India’s finance ministry pitched for a higher rating in a meeting with Moody’s officials on Nov. 14, R. Gopalan, secretary, Department of Economic Affairs, said a day later. The government raised its planned borrowing for the six months through March 31 by 32 percent as revenue collections fall short of target. Finance Minister Pranab Mukherjee said Oct. 4 that it may be hard to meet his goal of cutting the budget deficit to a four-year low of 4.6 percent of GDP.
Moody’s rates India’s rupee sovereign debt a Ba1, the highest junk grade, a level shared by Indonesia and Morocco. India’s foreign-currency debt is rated at Baa3, the lowest investment grade. Sheth, who declined to comment on the lobbying by the finance ministry, expects the budget gap to be as high as 5.5 percent in the year ending March 31. Mukherjee said yesterday the government isn’t revising its deficit target yet.
Rising Bond Yields
The yield on the benchmark 10-year government bond has risen 96 basis points this year, the most in Asia, to 8.88 percent, as inflation remained untamed above 9 percent for a 11th consecutive month in October, while increased supply damped demand. The Reserve Bank of India has increased borrowing costs 13 times starting March, 2010, to slow the pace of price gains, and expects inflation will cool to 7 percent by the end of March.
“It might be optimistic to expect a rating upgrade at this juncture when there are significant risks” on account of the deficit, said Suvodeep Rakshit, an economist at Kotak Securities Ltd. in Mumbai. “The government’s finances are under severe pressure this year due to slowing growth and higher rates.”
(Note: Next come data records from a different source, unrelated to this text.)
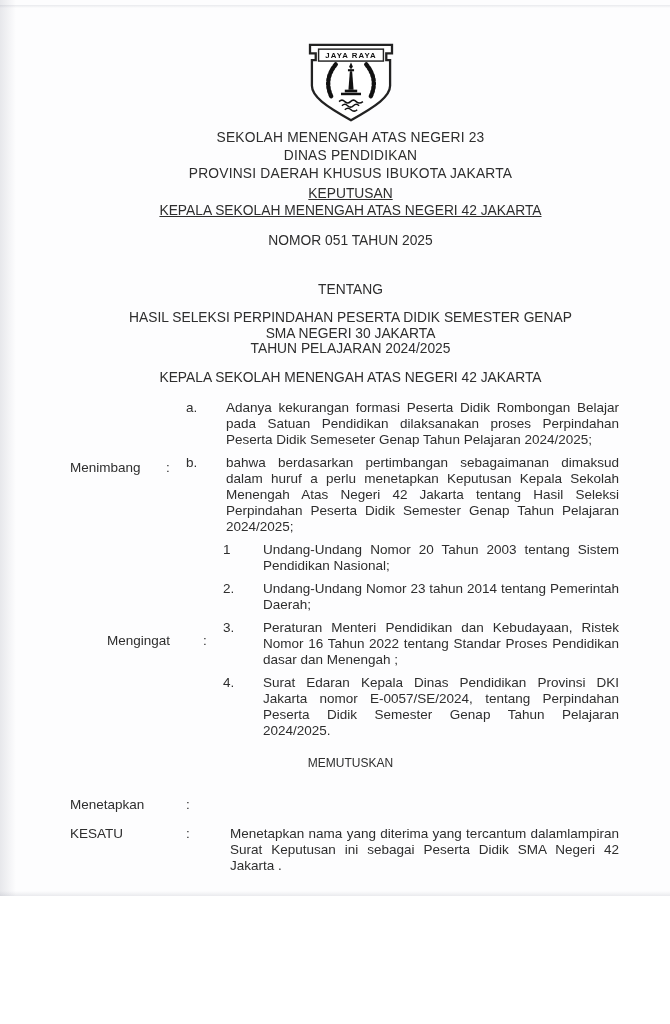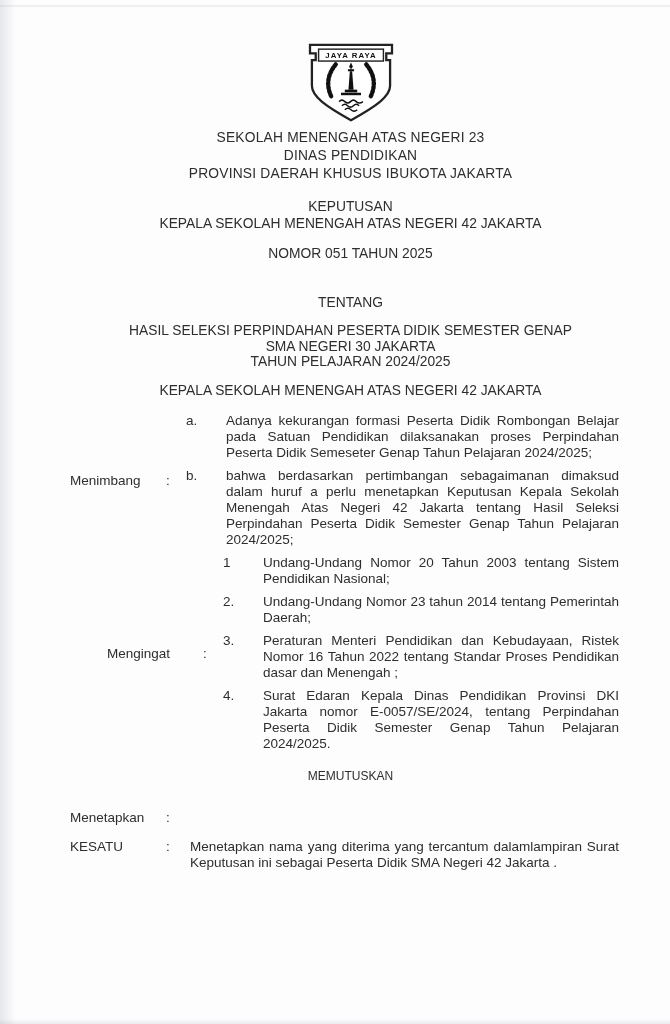"JAYA RAYA" .page { height: 1024px -> 896px }
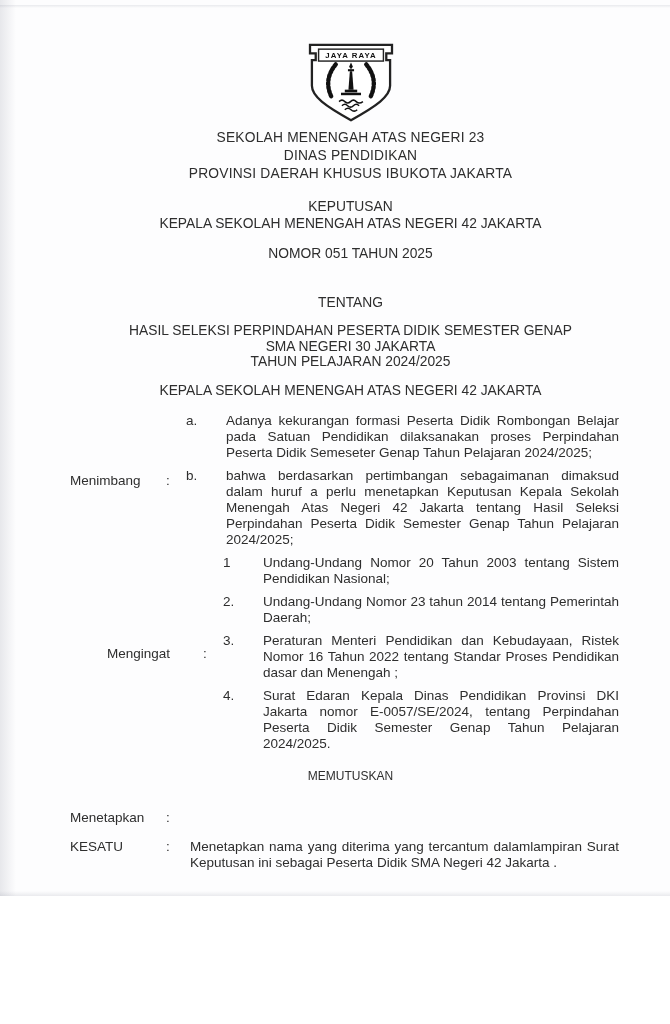"KEPUTUSAN" .blk-keputusan { margin-top: 15px -> 2px; text-decoration: none -> underline }
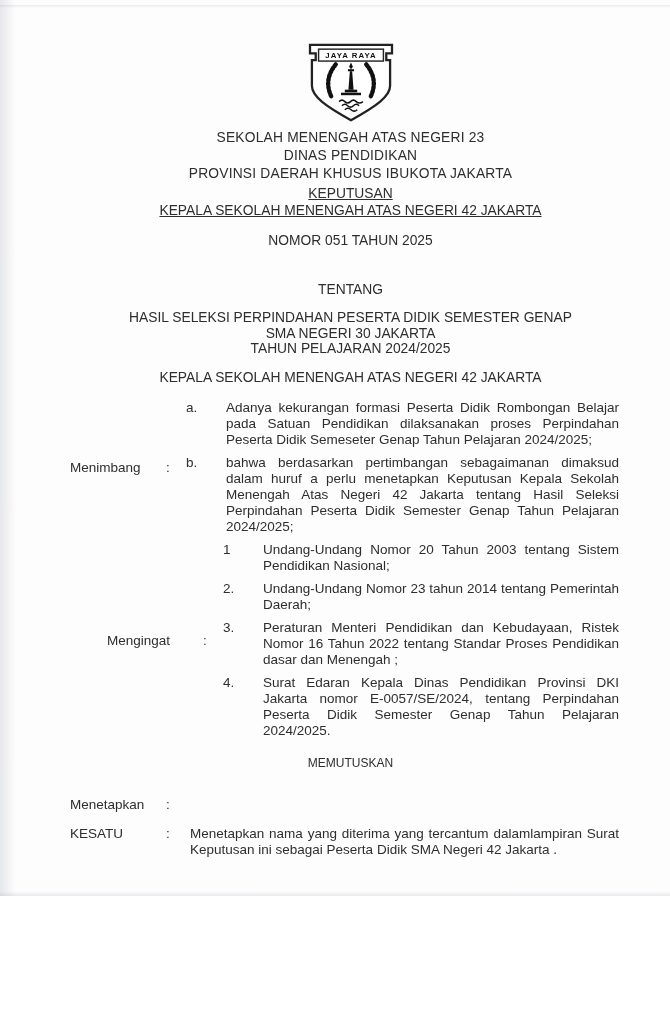"Menetapkan" .decision { gap: none -> 20px }
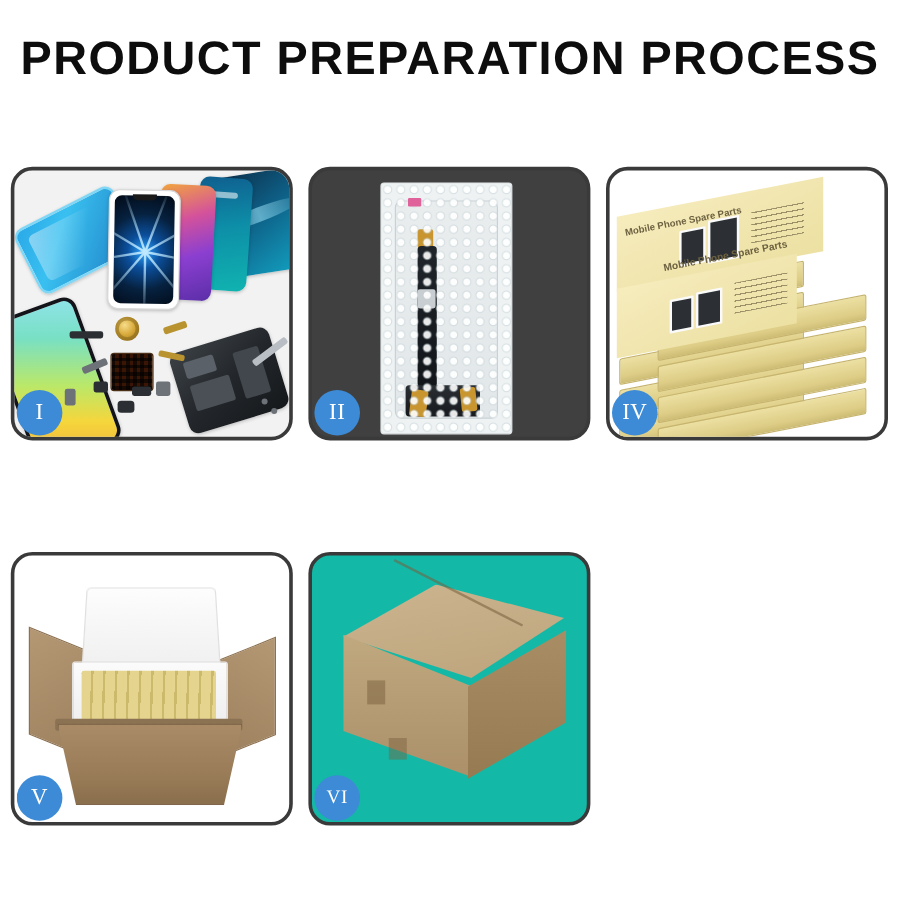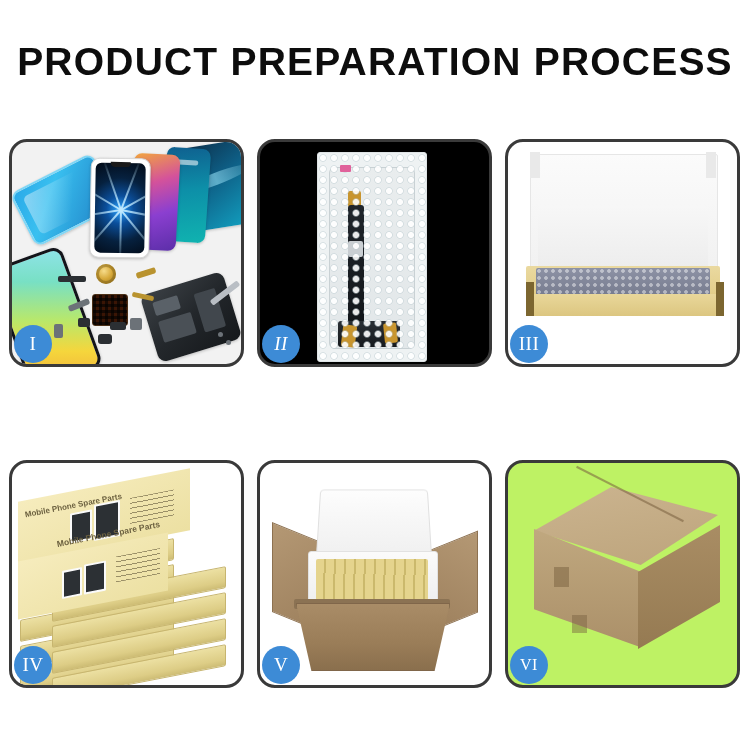"PRODUCT PREPARATION PROCESS" .title { margin: 12px -> 0 }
Slowing economic growth may also exacerbate the deficit, Sheth said. The $1.7 trillion economy is likely to expand 7.6 percent in the fiscal year to March, 2012, slower than 8.5 percent in the previous year, according to the central bank.
“The deficit is going to be higher due to growth slowdown,” Sheth said. “Growth and profitability have been lower than the government had assumed and that will be reflected in revenue growth.”
Revenue Collection
India’s receipts grew 38.7 percent in the six months to September from a year earlier, slower than 58.4 percent gain in the same period a year ago, according to government estimates. Fourteen of the 30 companies that comprise the benchmark Sensitive Index reported profits that fell short of analyst estimates in the quarter ended Sept. 30.
The government will also spend more on oil and food subsidies, she said. The state caps retail prices of fuels including diesel, cooking gas and kerosene to rein in inflation and shield about 828 million people the World Bank says live on less than $2 a day.
Standard & Poor’s and Fitch Ratings have a BBB- rating on India’s local-currency debt, the lowest level in the investment category.
“A high debt burden, we believe, limits the fiscal flexibility that the government has to respond to future shocks, as well as invest in India’s social and physical infrastructure Needs,” Sheth said.